Poll - User Stories, The Benefits

User stories are a description of what is needed from the user’s perspective. User stories help to separate business value from implementation and focus all parties on the desired outcome.

User stories are different than requirements. When using requirements, it is likely that the developer implementing the requirement will be presented with an implementation task or a design document and be constrained to implementing as specified or as designed. A user story removes invisible constraints by focusing on the outcome desired by the user. The developer doing the work will see the user story, will be able to better understand what the user needs, and will be able to participate in or even own the specification and design of that story. User stories provide engineers more freedom to utilize their creativity and ability to innovate without the risk of implementing something that the user doesn’t want.

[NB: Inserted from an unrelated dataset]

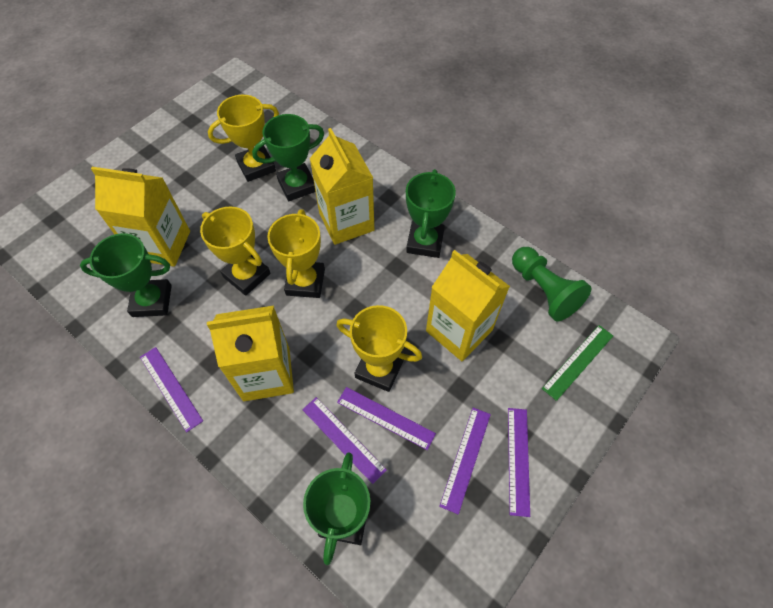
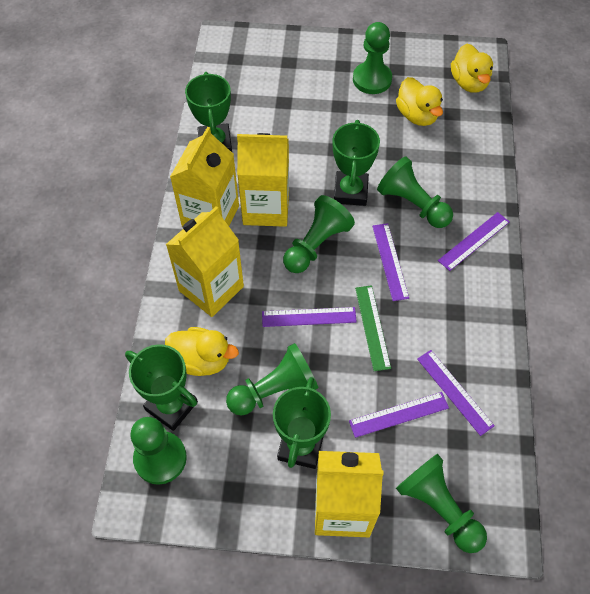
green pawn: 1 -> 6
yellow duck: 0 -> 3
yellow trophy: 4 -> 0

So, if you were starting a software company with your own hard-earned cash, would you use user stories or not?

Next: Poll - Product Backlog, The Benefits


Paul W. Homer said...

I don't really like pushing the design issues down to the whole development team. I'd prefer one visionary, supported by different specialties.

In that case, the visionary needs to know and understand how the users work, but that needn't be formalized or distributed.

Of course that's all your eggs in one basket, since if the visionary fails the product fails, but that's always been a better approach than design-by-committee (I think).

Damon Poole said...

Hi Paul,

No problem. The benefits of user stories can be experienced in a number of ways. For instance, you might have the visionary be the product owner and have them create the stories and arrange them in the backlog.

If there is a lot of design involved that requires lots of coordination, you might have the stories go through a first pass with the domain expert for suggested implementation approaches.

How you achieve coherence and integrity of vision is going to depend on your circumstances. But, the main value of the user story even in the case you describe is that when the people doing the implementation start working on the story, they see the direct connection to what the user wants. Thus, even if the design is already attached to the story, if they spot a problem during implementation of the design that is counter to the user story, they can raise an exception (so to speak).

As you allude to, the more that you can leverage the visionary, the better of you will be.